There was no need for the old professor, thus roughly bidden, to haul out his manuscript. He knew well enough the name, though wittingly it had not passed his lips for forty years or more. So he spoke it out:
“Sylvester B. Washburn!”
The man they had called Watts raised in his place and dropped his clenched hands to his sides, and threw off the stoop that was in his shoulders. He lifted his wetted eyes to the cracked, stained ceiling above. He peered past plaster and rafter and roof, and through a rift in the skies above he feasted his famished vision on a delectable land which others might not see. And then, beholding on his face that look of one who is confessed and shriven, purified and atoned for, the scales fell away from their own eyes and they marvelled—not that they knew him now, but that they had not known him before now. And for a moment or two there was not a sound to be heard.
“Sylvester B. Washburn!” repeated Professor Reese.
And the prodigal answered:
“Here!”
III. JUDGE PRIEST COMES BACK
FROM time to time persons of an inquiring turn of mind have been moved audibly to speculate—I might even say to ponder—regarding the enigma underlying the continued presence in the halls of our National Congress of the Honourable Dabney Prentiss. All were as one in agreeing that he had a magnificent delivery, but in this same connection it has repeatedly been pointed out that he so rarely had anything to deliver.

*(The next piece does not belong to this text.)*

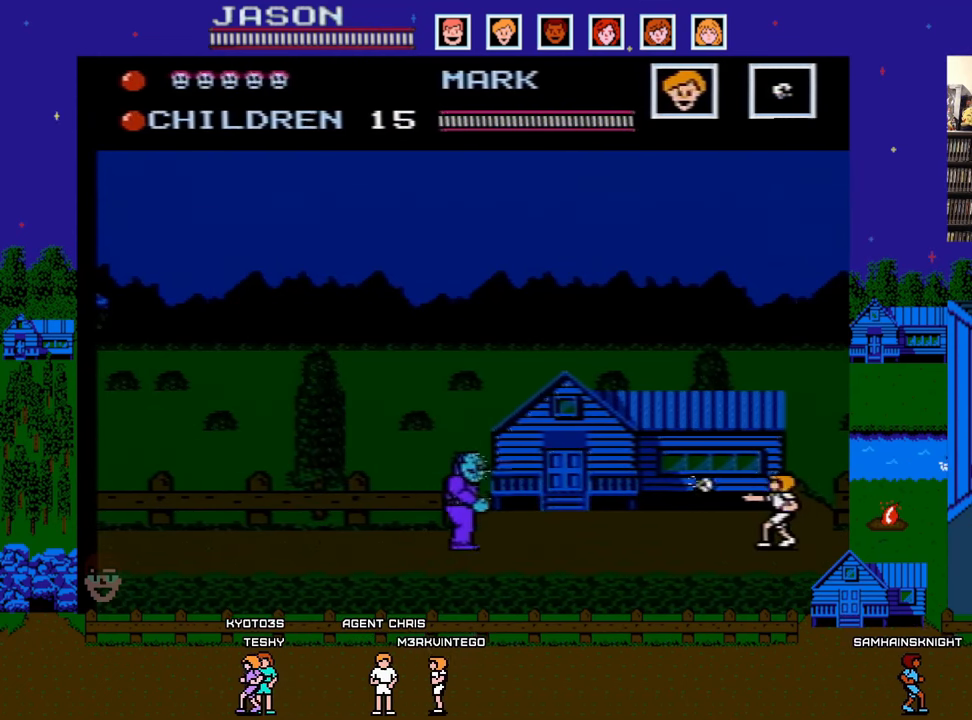
{"buttons": ["DPAD_RIGHT"], "events": [[17, "DPAD_RIGHT", "down"], [33, "B", "up"]]}
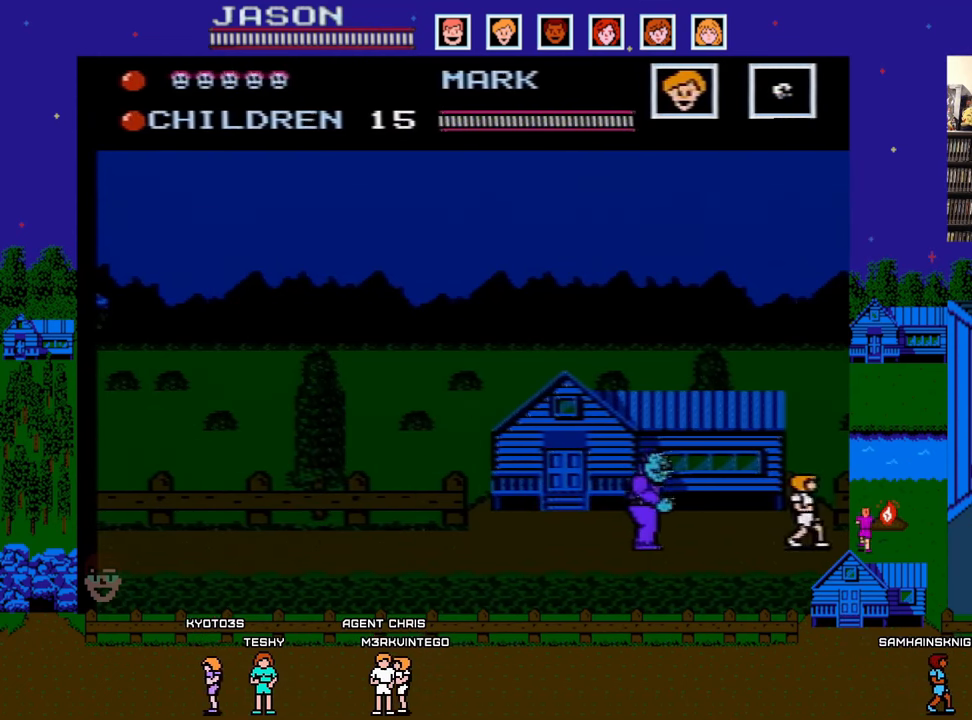
{"buttons": ["A", "DPAD_LEFT"], "events": [[33, "DPAD_RIGHT", "up"], [83, "A", "down"], [367, "DPAD_LEFT", "down"]]}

Some few among this puzzled contingent, knowing, as they did, the habits and customs of the people down in our country, could understand that in a corner of the land where the gift of tongue is still highly revered and the golden chimings of a full-jewelled throat are not yet entirely lost in the click of cash registers and the whir of looms, how the Honourable Dabney within his limitations might have been oratorically conspicuous and politically useful, not alone to himself but to others. But as a constructive statesman sent up to Washington, District of Columbia, and there engaged in shaping loose ends of legislation into the welded and the tempered law, they could not seem to see him at all. It was such a one, an editorial writer upon a metropolitan daily, who once referred to Representative Prentiss as The Human Voice. The title stuck, a fact patently testifying to its aptness. That which follows here in this chapter is an attempt to explain the mystery of this gentleman's elevation to the high places which he recently adorned.